You can make the following changes:
- The available water per month: `available_water_per_month` should be a list with a length equal to 12 (so, for every month a value). Currently it is set to a fixed value (1705540).
- Available land: set it with `available_land`
- crops: provide a list with x1 to xx. At the moment, maximum 9 crops, because only two-digit cropnames work. For example, for 3 crops: `crops = ['x1','x2','x3']`
- cropcycle: the number of months that each crop needs from sowing to yield. Change the `list` part of `cropcycle = dict(zip(crops,[3,4,4,4,5,12,4,4]))` - currently for 8 crops the cropcycles are respectively 3,4,4,5,12,4,4 months. With three crops and copcycles 3,5,4, set this to `cropcycle = dict(zip(crops,[3,5,4]))`
- relative water use: set this with an array of equal length to the crops through `waterconstraint`. The current `np.array([321,317,271,298,322,582,262,352])` implies that 321*x1+317*x2+271*x3+... each month should be lower than the available water per month.
- the profit each crop gives: set `profit` to a list with length equal to the number of crops. This implies for every ha of crop the profit per cropcycle. _The 135919*6 represents, for the cropcycle of 12 months, a yield every two months._
- If certain crops cannot grow during certain months: add them to the dictionary `cropOffSeason`. To work without this, set `cropOffSeason = {}` (empty dictionary). To say that crop x1 cannot grow during months 1,2,3 and crop x5 not during months 5,6,7, set `cropOffSeason= {'x1':[1,2,3],'x5':[3,4,5]}`. **NOTE: this part makes the code slow! Probably, your solver will be busy until the set `maxTime`.**
- The number of years your want your schedule to take: set this with `noYrs`. A yearly schedule is created, but if you select for example 5 years, the profit for the yearly cycle is multiplied with 5. This variable, in combination with the next setting (`yrsToProfit`) can be used to also include a multi-year crop (such as banana, or even trees like mango or avocado). For such a crop, the cropcycle should be set to 12 (months).
- The number of years until a crop gives yield: set this with the list `yrsToProfit`, per crop. Crops with cycles less than a year should be set to 0, but crops with cycles of one or more years should be set to 1 or higher.
- The maximum time for the solver: set this with `maxTime` (value in seconds). If the solver finds a best solution within this time, it will give that. But when the problem gets very complex (in this case, for example with extensive use of `cropOffSeason`), then it will give the best solution found within the given `maxTime`. According to the programmers of Google ortools this is based on 'luck', meaning (we think) that you can do sensitivity analysis of the found answer by running the solver multiple times.

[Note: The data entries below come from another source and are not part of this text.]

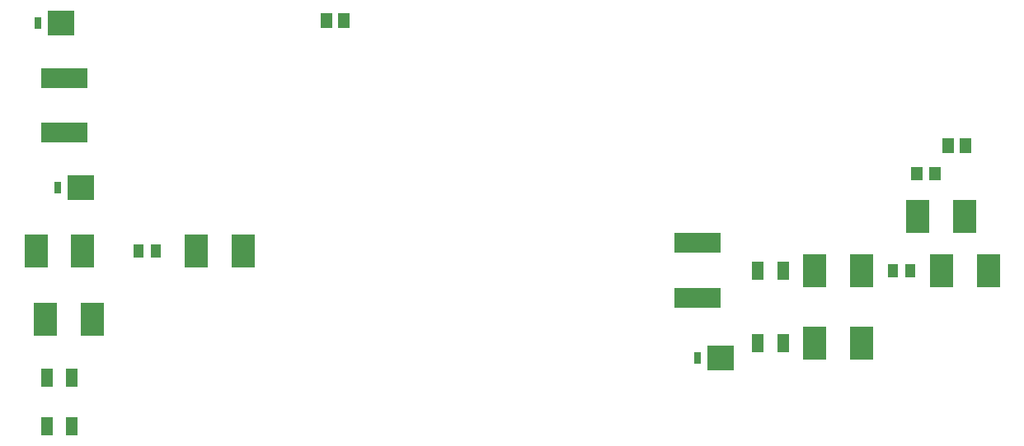
<source format=gtp>
G04*
G04 #@! TF.GenerationSoftware,Altium Limited,Altium Designer,22.8.2 (66)*
G04*
G04 Layer_Color=8421504*
%FSLAX44Y44*%
%MOMM*%
G71*
G04*
G04 #@! TF.SameCoordinates,AD83E0BB-F914-43FB-B5B6-00057FB2F5A7*
G04*
G04*
G04 #@! TF.FilePolarity,Positive*
G04*
G01*
G75*
%ADD12R,1.2000X1.5200*%
%ADD13R,1.1500X1.4500*%
%ADD14R,2.3700X3.3700*%
%ADD15R,1.1000X1.3800*%
%ADD16R,4.7000X2.0500*%
%ADD17R,0.7620X1.2700*%
%ADD18R,2.6700X2.5400*%
%ADD19R,1.3000X1.9200*%
D12*
X962690Y448480D02*
D03*
X980430D02*
D03*
X324530Y577090D02*
D03*
X342270D02*
D03*
D13*
X948810Y419778D02*
D03*
X930810D02*
D03*
D14*
X931762Y375836D02*
D03*
X979862D02*
D03*
X1004050Y320000D02*
D03*
X955950D02*
D03*
X825950D02*
D03*
X874050D02*
D03*
Y245000D02*
D03*
X825950D02*
D03*
X84050Y270000D02*
D03*
X35950D02*
D03*
X239050Y340000D02*
D03*
X190950D02*
D03*
X25950D02*
D03*
X74050D02*
D03*
D15*
X923850Y320000D02*
D03*
X906150D02*
D03*
X148850Y340000D02*
D03*
X131150D02*
D03*
D16*
X705500Y348250D02*
D03*
Y291750D02*
D03*
X55500Y518250D02*
D03*
Y461750D02*
D03*
D17*
X705243Y230000D02*
D03*
X48243Y405000D02*
D03*
X28243Y575000D02*
D03*
D18*
X728753Y230000D02*
D03*
X71753Y405000D02*
D03*
X51753Y575000D02*
D03*
D19*
X766900Y320000D02*
D03*
X793100D02*
D03*
Y245000D02*
D03*
X766900D02*
D03*
X36900Y210000D02*
D03*
X63100D02*
D03*
Y160000D02*
D03*
X36900D02*
D03*
M02*

</source>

This is a work in progress of course, so comments or questions are much appreciated.
jddingemanse commented 1 year ago

Update: based on a question and answers to ortools (see here) we learned that a maximum time can be set for the solver. The solver tries to find the best solution, but with a complex problem, this might take a lot of time; instead, with setting a maximum time, after that time the solver will give you the best solution so far.

Also, we have included a number of years (noYrs) variable, and a setting for crops that need at least 1 year between sowing and harvest (yrsToProfit; if a crop needs 1 year, set the value at the corresponding position to 1). The total profit is now calculated as profit * (noYrs - yrsToProfit).

samuel1998979 commented 1 year ago

Dear Jan;

This is great! I would take an insight into it. I guess we need to have an eye on the optimization equation itself. Some brainstorming is needed with it.

I was wandering to register with Github but that didn't work with me quickly and In rather came directly from your link. Sorry for the late reply.